• **Exercise description**
Your answer must contain each line of the listing in which "lines" appears, copied in full.
Segment Open
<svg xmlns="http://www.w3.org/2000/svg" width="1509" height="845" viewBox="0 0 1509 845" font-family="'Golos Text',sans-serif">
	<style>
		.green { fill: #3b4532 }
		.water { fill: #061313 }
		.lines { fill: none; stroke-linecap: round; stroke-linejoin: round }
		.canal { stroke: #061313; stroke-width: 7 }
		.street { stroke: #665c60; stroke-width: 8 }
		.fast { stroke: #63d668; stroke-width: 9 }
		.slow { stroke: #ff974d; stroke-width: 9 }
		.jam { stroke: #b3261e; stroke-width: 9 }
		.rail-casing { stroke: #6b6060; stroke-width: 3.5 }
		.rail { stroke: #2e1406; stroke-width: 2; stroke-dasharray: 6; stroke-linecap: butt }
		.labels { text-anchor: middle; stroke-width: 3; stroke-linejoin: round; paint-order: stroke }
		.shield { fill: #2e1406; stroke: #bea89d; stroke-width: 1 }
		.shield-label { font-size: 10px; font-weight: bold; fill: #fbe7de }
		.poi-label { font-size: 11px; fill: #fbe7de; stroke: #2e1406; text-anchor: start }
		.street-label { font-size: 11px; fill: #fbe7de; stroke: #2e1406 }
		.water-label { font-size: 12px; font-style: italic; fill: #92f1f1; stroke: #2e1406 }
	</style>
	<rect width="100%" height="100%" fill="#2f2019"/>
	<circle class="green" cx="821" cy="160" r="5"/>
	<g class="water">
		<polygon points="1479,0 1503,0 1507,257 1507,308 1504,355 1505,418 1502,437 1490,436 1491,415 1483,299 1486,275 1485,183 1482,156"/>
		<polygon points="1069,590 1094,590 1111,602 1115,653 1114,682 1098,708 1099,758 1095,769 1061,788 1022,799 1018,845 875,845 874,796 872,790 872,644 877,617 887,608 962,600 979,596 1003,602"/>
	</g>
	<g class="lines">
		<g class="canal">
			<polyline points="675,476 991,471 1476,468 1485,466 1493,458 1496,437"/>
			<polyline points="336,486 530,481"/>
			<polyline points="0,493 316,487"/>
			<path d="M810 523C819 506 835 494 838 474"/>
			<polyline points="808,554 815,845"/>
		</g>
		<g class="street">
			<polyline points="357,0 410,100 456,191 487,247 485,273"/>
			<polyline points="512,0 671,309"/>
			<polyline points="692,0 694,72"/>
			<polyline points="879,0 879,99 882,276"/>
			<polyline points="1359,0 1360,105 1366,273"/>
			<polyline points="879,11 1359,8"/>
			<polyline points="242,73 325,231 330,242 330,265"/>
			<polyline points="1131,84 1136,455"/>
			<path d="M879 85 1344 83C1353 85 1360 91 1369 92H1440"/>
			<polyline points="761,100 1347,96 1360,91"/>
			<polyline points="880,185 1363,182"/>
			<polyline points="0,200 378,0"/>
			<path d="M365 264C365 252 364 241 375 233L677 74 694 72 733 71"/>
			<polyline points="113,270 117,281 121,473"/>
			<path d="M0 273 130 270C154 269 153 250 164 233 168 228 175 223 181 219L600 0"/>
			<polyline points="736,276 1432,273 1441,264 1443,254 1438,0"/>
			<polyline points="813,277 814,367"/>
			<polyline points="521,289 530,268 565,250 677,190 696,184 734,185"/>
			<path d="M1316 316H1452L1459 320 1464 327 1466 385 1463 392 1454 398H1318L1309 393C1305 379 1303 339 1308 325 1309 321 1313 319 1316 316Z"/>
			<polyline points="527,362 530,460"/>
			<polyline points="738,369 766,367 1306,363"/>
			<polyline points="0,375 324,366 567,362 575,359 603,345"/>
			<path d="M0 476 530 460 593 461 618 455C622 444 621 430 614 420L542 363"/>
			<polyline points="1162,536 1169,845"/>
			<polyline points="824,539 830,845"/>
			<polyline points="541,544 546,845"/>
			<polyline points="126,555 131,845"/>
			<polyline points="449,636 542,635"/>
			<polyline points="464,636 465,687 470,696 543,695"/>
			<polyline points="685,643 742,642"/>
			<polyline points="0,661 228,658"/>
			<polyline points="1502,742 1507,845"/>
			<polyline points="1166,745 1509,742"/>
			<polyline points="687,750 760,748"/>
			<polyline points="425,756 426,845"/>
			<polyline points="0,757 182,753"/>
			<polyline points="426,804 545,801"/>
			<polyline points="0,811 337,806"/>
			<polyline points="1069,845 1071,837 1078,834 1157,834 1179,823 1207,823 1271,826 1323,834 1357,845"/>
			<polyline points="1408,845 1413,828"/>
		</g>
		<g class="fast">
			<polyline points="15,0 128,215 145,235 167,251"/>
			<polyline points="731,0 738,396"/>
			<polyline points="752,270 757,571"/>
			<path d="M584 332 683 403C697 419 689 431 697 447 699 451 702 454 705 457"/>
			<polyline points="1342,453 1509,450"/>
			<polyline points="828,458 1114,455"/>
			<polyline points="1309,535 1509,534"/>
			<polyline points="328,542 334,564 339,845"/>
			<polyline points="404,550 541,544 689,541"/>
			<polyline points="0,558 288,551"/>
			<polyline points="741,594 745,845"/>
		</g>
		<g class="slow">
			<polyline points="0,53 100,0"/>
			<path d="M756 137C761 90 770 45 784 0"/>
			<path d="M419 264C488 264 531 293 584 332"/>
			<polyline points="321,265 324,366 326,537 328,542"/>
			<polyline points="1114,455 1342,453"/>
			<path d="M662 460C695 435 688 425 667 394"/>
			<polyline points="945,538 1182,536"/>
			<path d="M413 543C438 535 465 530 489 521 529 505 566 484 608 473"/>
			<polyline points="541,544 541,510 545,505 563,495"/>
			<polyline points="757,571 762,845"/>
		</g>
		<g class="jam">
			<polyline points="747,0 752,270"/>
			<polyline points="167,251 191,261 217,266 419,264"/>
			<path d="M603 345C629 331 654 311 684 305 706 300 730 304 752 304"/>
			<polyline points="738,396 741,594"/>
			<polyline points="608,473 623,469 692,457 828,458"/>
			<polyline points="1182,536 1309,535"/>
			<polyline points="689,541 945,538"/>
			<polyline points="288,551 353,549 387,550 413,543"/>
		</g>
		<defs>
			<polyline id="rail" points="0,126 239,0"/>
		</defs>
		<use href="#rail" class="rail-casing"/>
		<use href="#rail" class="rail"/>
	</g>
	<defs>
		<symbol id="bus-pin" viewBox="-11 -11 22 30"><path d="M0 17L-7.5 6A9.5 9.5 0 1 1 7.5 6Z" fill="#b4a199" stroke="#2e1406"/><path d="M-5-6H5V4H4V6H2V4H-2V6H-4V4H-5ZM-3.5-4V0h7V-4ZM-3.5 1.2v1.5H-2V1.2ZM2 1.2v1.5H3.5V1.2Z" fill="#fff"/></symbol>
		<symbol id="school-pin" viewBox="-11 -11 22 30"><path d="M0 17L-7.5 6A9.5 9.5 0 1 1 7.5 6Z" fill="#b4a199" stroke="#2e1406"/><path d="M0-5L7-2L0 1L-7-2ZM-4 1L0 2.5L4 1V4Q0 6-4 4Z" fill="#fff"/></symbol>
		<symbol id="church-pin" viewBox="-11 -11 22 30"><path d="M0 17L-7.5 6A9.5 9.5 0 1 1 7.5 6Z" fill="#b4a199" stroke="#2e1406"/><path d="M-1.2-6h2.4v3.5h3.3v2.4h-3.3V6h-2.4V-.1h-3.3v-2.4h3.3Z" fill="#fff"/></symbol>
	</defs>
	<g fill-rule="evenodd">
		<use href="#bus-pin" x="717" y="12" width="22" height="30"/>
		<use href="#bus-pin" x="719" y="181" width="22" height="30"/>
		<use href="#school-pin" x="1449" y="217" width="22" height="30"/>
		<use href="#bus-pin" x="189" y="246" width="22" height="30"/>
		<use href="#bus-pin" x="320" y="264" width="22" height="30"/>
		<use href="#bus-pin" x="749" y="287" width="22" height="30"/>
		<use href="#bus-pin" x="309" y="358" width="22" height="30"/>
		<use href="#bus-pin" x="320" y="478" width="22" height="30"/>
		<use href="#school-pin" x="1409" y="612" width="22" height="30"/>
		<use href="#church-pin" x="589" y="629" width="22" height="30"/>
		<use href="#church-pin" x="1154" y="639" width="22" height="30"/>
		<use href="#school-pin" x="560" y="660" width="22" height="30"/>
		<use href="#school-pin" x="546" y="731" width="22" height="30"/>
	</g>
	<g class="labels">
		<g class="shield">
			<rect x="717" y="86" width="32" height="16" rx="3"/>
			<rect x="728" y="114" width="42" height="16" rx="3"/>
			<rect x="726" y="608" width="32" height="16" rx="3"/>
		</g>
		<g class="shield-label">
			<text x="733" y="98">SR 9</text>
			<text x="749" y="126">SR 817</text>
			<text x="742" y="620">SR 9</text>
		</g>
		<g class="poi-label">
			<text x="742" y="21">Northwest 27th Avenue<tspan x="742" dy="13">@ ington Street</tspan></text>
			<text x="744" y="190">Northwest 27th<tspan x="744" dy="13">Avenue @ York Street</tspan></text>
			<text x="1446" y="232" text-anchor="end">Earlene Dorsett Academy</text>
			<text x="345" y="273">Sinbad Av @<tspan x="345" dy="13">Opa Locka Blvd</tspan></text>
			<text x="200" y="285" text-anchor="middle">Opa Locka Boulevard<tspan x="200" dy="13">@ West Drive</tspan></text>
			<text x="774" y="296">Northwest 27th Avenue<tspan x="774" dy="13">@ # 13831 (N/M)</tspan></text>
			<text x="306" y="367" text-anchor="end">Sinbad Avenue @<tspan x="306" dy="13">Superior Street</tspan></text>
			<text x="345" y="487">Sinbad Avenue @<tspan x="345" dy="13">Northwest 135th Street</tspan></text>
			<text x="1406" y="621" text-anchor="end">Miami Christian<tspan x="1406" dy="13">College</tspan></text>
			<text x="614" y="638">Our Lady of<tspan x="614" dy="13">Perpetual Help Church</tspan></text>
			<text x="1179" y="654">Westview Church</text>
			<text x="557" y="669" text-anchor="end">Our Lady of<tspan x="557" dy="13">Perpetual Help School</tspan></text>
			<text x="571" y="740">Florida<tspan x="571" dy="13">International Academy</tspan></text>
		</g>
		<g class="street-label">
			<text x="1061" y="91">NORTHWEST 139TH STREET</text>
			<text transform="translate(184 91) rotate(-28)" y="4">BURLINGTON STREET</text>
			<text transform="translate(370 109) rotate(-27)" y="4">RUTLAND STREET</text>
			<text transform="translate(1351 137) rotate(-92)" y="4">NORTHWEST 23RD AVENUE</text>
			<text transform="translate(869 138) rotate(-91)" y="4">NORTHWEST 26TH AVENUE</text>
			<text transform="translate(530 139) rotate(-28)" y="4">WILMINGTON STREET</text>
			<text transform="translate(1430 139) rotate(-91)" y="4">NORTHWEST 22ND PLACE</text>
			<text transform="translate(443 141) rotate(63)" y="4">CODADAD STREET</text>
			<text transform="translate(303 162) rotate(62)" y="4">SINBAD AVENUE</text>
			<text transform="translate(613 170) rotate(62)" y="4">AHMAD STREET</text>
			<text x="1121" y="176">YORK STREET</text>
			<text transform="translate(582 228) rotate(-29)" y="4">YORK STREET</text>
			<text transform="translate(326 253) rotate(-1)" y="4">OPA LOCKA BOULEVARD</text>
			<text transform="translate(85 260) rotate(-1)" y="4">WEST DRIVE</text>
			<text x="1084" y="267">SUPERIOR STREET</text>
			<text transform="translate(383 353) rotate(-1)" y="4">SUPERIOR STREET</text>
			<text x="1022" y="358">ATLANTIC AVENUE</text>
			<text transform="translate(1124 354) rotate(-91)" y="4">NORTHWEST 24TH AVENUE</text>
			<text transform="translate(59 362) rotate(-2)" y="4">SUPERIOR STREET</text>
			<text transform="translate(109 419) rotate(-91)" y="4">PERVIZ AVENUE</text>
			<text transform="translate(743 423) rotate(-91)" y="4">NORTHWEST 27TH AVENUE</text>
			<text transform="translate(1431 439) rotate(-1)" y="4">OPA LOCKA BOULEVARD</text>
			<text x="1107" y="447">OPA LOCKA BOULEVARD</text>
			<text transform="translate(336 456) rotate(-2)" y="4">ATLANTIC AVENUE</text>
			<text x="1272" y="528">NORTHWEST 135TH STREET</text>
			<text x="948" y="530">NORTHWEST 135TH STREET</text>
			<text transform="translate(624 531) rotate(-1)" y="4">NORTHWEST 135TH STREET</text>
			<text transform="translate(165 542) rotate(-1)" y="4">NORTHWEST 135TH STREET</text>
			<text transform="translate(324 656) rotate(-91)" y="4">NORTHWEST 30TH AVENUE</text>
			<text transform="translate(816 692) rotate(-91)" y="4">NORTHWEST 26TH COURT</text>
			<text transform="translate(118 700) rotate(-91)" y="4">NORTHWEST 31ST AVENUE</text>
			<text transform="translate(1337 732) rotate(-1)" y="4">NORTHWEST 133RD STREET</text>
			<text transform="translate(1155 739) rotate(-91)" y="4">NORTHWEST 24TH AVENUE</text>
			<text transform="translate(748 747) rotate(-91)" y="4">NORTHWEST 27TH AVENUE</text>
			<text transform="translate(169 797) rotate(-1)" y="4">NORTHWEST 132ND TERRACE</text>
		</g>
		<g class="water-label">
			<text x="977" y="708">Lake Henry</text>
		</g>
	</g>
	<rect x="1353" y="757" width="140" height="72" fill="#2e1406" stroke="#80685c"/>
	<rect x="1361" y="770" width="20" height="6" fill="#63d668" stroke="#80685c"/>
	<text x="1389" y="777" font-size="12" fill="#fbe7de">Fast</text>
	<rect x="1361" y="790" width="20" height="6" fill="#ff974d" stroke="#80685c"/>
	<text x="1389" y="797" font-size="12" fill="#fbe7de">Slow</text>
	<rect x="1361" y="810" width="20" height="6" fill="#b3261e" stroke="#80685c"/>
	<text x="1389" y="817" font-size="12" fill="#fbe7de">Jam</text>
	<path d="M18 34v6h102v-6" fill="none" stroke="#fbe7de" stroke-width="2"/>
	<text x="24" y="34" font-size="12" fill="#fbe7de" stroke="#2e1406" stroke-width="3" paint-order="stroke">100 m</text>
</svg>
Segment Closed
Segment Open
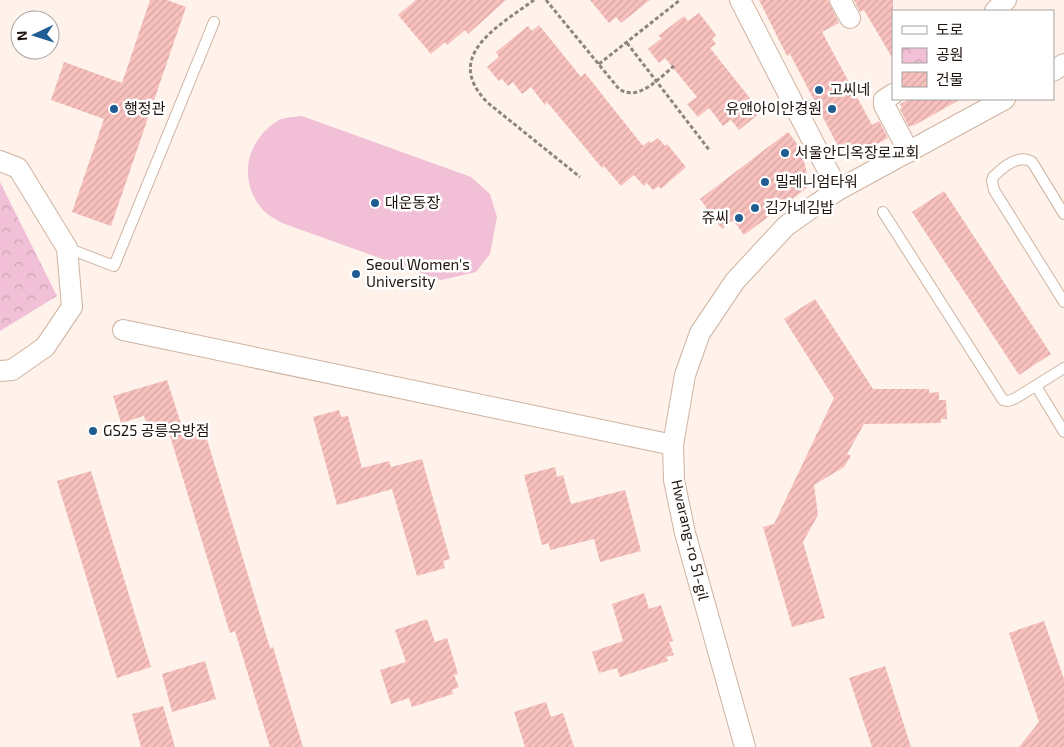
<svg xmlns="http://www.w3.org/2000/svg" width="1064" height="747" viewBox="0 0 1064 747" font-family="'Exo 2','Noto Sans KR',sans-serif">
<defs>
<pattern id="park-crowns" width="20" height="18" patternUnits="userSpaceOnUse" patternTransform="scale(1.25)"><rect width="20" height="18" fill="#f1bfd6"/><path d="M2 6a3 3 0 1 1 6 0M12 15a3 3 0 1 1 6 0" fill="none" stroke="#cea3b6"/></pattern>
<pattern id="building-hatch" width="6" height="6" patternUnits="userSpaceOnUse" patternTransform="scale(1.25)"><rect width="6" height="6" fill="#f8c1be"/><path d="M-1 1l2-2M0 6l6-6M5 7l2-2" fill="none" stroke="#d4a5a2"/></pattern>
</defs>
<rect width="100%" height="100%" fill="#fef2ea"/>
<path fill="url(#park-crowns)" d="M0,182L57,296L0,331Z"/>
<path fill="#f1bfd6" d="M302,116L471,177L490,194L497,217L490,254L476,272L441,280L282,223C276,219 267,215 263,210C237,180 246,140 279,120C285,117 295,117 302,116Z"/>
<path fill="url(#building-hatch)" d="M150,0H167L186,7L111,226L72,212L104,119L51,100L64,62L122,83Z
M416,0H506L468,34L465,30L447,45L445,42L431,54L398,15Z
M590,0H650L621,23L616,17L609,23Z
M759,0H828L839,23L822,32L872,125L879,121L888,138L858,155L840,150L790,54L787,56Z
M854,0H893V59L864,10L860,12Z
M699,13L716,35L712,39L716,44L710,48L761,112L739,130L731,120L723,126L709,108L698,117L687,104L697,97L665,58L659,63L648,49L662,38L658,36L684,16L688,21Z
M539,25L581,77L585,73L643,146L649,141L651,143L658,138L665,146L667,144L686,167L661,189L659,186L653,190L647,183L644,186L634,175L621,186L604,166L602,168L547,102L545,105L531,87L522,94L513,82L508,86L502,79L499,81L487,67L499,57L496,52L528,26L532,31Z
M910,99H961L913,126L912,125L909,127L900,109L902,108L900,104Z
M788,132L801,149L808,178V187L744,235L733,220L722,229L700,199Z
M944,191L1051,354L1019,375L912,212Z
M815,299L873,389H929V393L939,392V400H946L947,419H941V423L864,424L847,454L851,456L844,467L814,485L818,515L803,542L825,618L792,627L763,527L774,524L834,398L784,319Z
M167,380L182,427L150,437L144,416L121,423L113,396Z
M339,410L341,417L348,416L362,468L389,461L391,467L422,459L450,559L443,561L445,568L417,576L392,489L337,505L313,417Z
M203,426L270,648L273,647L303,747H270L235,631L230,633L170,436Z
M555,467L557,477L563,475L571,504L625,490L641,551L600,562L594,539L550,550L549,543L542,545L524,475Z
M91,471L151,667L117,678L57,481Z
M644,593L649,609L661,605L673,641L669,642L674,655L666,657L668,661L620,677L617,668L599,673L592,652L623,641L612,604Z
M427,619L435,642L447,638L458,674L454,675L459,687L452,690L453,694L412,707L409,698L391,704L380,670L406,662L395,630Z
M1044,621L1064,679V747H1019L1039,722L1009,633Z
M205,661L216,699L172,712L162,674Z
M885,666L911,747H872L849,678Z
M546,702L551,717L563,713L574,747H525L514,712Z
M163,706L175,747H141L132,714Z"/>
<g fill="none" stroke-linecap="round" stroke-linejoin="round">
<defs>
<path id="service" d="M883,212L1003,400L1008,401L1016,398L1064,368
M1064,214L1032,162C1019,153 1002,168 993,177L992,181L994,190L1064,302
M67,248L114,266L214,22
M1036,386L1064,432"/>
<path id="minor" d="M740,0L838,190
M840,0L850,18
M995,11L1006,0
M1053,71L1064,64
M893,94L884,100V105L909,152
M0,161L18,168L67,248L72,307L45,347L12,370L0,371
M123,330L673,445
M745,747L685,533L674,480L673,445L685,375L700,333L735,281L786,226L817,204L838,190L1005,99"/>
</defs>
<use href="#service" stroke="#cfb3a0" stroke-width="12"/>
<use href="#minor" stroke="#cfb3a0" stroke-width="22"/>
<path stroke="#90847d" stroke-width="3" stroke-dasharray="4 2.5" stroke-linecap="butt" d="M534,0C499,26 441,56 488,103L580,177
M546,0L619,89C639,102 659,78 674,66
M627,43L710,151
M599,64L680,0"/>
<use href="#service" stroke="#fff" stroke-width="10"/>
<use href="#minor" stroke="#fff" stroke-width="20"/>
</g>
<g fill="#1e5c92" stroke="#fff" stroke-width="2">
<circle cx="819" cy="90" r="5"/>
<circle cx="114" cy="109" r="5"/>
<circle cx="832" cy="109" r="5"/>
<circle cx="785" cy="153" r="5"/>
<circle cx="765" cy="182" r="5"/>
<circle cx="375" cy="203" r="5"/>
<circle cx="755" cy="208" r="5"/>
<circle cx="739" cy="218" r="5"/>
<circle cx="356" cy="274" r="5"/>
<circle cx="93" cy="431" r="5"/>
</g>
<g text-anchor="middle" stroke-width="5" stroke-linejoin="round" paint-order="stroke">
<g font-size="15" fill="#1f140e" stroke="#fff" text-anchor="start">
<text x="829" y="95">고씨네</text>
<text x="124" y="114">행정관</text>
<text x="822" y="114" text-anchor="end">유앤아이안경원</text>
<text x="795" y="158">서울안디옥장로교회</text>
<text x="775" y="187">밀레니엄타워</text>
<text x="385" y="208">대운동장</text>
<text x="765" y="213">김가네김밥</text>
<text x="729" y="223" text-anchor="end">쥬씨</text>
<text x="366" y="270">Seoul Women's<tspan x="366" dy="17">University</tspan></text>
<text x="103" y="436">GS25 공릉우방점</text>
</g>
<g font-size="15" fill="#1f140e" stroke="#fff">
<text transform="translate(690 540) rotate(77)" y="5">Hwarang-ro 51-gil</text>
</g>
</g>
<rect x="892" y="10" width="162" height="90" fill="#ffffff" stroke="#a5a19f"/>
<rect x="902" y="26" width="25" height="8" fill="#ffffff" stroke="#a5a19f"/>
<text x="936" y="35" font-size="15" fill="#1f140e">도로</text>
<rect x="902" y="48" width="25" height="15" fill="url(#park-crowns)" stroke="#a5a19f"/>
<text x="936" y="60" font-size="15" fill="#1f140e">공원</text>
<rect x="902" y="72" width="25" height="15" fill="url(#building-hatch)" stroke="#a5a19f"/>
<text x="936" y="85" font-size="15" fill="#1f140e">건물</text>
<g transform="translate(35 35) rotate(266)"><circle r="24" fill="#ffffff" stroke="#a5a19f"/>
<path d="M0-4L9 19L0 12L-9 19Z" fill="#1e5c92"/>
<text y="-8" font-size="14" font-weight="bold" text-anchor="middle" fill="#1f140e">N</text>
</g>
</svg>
Segment Closed
• **Your solution**
		.lines { fill: none; stroke-linecap: round; stroke-linejoin: round }
	<g class="lines">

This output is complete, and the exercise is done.